Dutch media personality (1918–1999)

Philippus Bloemendal (25 June 1918, in Scheveningen – 22 February 1999, in Amersfoort) was a Dutch cinema newsreel editor, announcer and voice-over. He gained nationwide fame as the offscreen announcer of the Dutch national Polygoon newsreel from 1946 to 1986. Bloemendal has been nicknamed "The voice of the Netherlands."

Bloemendal was born in Scheveningen in a Jewish family. After obtaining his HBS-diploma he worked in the textile industry for a short while. He survived the Second World War by going into hiding. Almost all his relatives, including his mother, were murdered in Auschwitz.

After the Second World War, Bloemendal became an announcer with Dutch radio. A year later he entered the service of the Polygoon film company as editor-announcer of the cinema newsreel. In 1952 he became its editor in chief. In 1981 he became Polygoon's managing director. When the cinema newsreel was discontinued in 1986, Bloemendal was bestowed the record of 'longest serving cinema newsreel announcer' by the Guinness Book of Records.

Bloemendal also recorded station announcements for the Amsterdam metro. These recordings have by now gone out of service.
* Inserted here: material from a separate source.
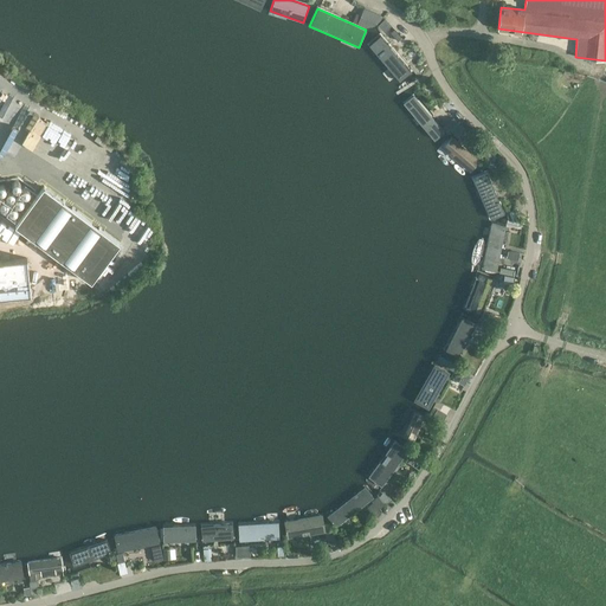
[(381,17),(363,10),(358,24),(365,27),(373,25),(381,17)]
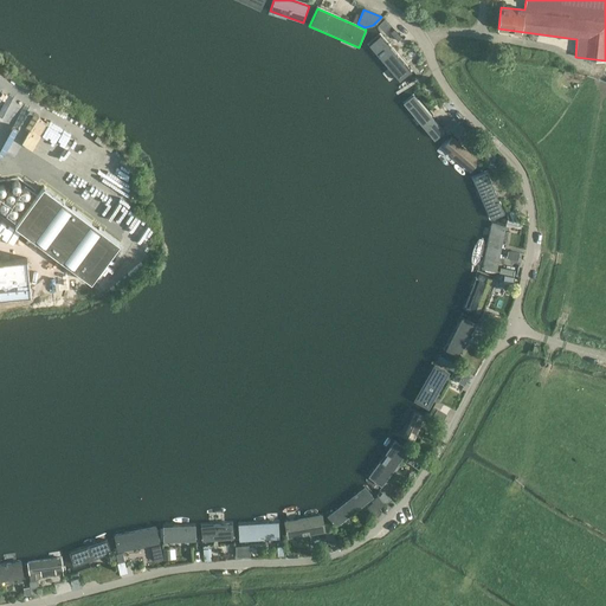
[(379,31),(368,39),(401,79),(412,71),(380,32),(379,31)]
Bloemendal's characteristic voice and enunciation is closely associated with the period of post-war reconstruction in the Netherlands, of which his newsreel gave optimistic accounts. His voice is regularly imitated and parodied, especially in radio and television commercials.

==Legacy==
The Philip Bloemendal Foundation was founded in 2001 "with the aim of passing on the best practices about effective use of language and communication in the media to new generations of presenters." The foundation grants a biennial prize of €3500 to a talented media presenter.